Eine Küchenumplanung kann insofern Kosten senken, als dass die Arbeitsplätze optimiert werden. Optimierung ist hier keine Floskel, sondern das Ergebnis der Anpassung von Arbeitsplätzen an Arbeitsabläufe. Im Klartext: kurze Wege, Vermeidung von Überproduktionen durch Platz- und Zeitmangel und Vermeidung von Gesundheitsgefährdungen und krankheitsbedingte Ausfälle durch bessere Ergonomie. Das ist ein Effekt der sich auch Eins-zu-Eins in der Qualität der Produkte widerspiegelt.

 

Mit welchen Küchengeräten lassen sich Energiekosten sparen?
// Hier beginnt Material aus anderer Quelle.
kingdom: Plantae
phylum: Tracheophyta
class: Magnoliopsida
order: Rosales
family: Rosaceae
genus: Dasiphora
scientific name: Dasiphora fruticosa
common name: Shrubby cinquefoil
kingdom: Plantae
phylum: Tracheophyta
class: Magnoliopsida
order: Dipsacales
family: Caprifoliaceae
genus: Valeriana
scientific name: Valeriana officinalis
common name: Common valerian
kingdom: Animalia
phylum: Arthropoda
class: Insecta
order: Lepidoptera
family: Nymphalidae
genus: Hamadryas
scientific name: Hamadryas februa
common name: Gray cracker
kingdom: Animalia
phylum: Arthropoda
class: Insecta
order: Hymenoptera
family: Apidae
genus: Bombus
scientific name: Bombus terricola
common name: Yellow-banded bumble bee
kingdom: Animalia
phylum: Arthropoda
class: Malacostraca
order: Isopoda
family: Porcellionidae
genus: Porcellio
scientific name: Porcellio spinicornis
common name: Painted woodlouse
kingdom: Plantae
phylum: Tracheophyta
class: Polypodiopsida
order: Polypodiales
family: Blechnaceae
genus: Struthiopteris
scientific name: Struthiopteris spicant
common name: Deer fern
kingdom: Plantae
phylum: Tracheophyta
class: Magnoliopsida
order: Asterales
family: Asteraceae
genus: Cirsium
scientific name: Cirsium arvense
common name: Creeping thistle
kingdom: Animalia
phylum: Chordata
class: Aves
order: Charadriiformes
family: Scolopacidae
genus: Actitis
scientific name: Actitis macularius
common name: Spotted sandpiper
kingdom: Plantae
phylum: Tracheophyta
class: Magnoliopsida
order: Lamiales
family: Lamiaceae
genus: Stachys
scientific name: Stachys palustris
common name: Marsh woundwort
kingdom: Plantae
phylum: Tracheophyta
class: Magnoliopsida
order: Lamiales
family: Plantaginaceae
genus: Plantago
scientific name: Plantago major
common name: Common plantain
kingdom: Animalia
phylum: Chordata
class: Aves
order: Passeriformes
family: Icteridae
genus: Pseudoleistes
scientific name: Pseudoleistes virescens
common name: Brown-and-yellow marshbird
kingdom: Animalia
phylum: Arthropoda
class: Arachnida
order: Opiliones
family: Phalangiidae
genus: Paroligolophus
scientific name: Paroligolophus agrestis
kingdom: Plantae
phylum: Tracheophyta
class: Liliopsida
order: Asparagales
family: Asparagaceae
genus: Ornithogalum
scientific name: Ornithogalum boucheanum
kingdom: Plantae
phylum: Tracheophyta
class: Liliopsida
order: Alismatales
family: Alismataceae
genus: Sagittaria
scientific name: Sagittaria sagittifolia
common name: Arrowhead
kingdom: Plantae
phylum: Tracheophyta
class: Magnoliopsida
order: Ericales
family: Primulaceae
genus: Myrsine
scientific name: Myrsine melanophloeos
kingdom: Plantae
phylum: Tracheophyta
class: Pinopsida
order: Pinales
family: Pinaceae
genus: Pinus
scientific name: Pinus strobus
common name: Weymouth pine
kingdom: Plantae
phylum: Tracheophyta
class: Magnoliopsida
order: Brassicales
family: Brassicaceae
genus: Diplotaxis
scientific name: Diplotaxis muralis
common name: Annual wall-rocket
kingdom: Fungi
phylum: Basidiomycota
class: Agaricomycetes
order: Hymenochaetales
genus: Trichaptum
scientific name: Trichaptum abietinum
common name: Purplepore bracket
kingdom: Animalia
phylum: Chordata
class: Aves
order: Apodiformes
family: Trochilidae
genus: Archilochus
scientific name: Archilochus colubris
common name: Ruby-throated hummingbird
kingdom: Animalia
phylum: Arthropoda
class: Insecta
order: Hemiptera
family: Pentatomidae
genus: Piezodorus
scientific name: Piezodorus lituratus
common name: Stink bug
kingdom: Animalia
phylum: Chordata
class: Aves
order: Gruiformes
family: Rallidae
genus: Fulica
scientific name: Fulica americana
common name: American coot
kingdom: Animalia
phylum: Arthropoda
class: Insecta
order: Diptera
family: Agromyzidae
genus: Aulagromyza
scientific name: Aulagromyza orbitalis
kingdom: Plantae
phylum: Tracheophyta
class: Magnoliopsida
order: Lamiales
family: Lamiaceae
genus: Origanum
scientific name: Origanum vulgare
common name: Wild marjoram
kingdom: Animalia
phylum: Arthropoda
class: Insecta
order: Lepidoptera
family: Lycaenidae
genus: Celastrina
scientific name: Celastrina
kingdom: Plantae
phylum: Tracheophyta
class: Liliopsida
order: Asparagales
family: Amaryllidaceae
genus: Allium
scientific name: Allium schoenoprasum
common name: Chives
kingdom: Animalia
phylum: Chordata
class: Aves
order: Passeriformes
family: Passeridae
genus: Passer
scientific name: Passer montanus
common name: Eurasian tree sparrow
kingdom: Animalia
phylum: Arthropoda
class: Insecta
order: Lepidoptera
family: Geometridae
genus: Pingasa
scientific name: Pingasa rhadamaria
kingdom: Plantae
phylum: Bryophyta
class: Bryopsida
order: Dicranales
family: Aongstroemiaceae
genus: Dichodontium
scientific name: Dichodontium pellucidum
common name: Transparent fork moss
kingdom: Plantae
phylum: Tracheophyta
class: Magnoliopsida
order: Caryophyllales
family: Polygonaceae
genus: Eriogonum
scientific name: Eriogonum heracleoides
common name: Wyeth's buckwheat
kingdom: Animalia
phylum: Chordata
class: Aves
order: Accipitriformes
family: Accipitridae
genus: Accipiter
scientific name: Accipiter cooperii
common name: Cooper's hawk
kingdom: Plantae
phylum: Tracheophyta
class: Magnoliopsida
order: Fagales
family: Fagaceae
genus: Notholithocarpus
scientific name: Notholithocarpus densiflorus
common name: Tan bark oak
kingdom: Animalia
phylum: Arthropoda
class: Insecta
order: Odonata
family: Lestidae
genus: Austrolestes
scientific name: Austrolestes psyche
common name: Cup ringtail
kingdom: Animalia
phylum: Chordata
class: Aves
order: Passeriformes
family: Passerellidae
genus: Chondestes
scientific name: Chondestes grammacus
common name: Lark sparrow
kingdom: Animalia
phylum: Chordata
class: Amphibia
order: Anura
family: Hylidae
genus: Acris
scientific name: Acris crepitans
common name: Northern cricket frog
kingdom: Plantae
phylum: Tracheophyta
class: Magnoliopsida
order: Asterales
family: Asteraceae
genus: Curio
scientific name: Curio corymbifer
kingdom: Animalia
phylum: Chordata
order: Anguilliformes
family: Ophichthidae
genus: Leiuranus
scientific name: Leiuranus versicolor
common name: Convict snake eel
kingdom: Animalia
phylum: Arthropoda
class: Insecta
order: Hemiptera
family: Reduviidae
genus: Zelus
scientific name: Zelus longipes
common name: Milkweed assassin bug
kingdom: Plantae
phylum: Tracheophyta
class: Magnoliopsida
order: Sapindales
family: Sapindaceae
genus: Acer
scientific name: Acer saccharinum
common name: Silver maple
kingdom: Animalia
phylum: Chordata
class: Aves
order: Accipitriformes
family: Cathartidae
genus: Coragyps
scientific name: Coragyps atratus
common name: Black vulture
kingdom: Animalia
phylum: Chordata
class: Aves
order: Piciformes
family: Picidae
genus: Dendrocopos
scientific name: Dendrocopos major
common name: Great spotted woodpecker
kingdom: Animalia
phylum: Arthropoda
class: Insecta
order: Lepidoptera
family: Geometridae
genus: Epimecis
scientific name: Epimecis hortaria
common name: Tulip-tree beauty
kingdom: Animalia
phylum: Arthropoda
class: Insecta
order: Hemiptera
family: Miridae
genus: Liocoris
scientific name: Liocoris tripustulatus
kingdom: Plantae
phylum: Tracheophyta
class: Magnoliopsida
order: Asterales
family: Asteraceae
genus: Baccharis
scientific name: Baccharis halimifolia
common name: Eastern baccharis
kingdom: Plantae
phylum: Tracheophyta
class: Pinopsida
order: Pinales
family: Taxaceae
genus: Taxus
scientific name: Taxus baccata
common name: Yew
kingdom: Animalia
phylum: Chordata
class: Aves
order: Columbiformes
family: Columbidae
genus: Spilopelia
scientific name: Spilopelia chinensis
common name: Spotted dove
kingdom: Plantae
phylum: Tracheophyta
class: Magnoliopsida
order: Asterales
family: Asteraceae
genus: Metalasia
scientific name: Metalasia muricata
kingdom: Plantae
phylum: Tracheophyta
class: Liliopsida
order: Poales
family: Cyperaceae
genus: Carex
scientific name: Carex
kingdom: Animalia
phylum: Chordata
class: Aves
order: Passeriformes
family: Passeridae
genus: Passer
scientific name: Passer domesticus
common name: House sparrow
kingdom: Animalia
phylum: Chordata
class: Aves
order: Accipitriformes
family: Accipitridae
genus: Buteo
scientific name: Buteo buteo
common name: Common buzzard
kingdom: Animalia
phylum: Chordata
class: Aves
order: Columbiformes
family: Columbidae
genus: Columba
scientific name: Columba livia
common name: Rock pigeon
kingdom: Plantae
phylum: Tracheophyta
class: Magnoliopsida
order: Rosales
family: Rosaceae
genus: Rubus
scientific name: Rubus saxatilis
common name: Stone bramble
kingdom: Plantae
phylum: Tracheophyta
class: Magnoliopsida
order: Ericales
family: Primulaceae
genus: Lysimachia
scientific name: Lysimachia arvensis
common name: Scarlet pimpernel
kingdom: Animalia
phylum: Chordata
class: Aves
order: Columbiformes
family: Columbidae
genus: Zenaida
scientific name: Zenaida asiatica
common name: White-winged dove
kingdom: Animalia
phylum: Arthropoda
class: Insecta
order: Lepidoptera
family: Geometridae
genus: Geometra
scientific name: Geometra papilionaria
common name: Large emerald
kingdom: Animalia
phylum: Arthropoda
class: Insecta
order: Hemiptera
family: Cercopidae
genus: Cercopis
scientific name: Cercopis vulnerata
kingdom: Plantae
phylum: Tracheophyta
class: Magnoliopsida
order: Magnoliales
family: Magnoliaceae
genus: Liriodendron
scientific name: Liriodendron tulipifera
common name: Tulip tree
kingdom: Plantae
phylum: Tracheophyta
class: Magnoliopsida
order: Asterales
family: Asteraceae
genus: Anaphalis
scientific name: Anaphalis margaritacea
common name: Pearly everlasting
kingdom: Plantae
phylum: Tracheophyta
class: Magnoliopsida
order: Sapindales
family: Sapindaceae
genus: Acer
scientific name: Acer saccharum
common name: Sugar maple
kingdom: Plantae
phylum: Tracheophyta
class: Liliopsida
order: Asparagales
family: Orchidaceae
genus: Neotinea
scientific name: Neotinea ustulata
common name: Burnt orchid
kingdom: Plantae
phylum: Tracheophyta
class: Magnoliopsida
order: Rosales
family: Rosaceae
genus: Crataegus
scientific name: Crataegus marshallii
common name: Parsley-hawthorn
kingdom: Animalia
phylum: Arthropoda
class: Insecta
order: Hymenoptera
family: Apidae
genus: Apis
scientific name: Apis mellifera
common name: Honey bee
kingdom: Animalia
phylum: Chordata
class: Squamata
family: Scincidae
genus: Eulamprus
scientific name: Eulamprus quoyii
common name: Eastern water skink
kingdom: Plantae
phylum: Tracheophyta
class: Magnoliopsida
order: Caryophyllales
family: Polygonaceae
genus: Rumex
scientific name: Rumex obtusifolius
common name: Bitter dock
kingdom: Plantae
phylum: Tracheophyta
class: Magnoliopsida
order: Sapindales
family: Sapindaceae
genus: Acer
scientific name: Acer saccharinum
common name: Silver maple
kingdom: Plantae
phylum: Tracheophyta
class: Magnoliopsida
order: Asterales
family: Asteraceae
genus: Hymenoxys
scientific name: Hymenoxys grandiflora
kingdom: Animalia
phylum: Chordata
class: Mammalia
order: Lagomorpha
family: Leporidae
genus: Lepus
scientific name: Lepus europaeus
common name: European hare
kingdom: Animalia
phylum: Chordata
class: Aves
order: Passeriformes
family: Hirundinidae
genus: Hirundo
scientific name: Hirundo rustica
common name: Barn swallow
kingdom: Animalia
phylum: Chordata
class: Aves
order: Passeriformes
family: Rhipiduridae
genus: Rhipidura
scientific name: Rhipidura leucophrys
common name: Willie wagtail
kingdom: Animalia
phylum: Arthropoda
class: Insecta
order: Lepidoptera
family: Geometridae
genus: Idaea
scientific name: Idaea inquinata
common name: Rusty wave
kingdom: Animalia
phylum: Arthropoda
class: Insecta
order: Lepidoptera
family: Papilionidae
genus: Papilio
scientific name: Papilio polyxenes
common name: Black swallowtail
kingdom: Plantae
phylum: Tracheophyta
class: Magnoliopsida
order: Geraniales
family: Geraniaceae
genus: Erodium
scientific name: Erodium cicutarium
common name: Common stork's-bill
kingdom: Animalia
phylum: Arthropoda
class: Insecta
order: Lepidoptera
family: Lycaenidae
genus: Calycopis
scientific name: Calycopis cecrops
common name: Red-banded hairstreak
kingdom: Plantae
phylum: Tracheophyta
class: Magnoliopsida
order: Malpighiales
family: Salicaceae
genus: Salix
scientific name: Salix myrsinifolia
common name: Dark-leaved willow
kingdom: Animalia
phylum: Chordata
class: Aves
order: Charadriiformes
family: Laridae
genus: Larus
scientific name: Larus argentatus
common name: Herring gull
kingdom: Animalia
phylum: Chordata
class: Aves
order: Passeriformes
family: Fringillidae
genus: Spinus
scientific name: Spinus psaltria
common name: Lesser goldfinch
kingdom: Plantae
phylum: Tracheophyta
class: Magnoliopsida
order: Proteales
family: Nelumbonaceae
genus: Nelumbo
Mit allen. Aufgrund der Energieeinsparverordnung sind die Hersteller heute alle verpflichtet, den Energieverbrauch anzugeben und ich als Kunde kann entscheiden, was ich nehme. Dazu kommt die Verpflichtung, ab einer gewissen Größenordnung der Küche eine Energierückgewinnung einzubauen. Herdanlagen, die mit Ceranfeldern und Gas betrieben werden, sind nach heutigem Standard nicht mehr effizient, da man viel Energie am Topf vorbei und als Nachlaufenergie vergeudet. Diese Energie, die nicht direkt im Topf genutzt wird, wird in den Raum, sprich in die Küche abgegeben, die ich dann mit höherem Aufwand be- und entlüften, und im Extremfall sogar kühlen muss.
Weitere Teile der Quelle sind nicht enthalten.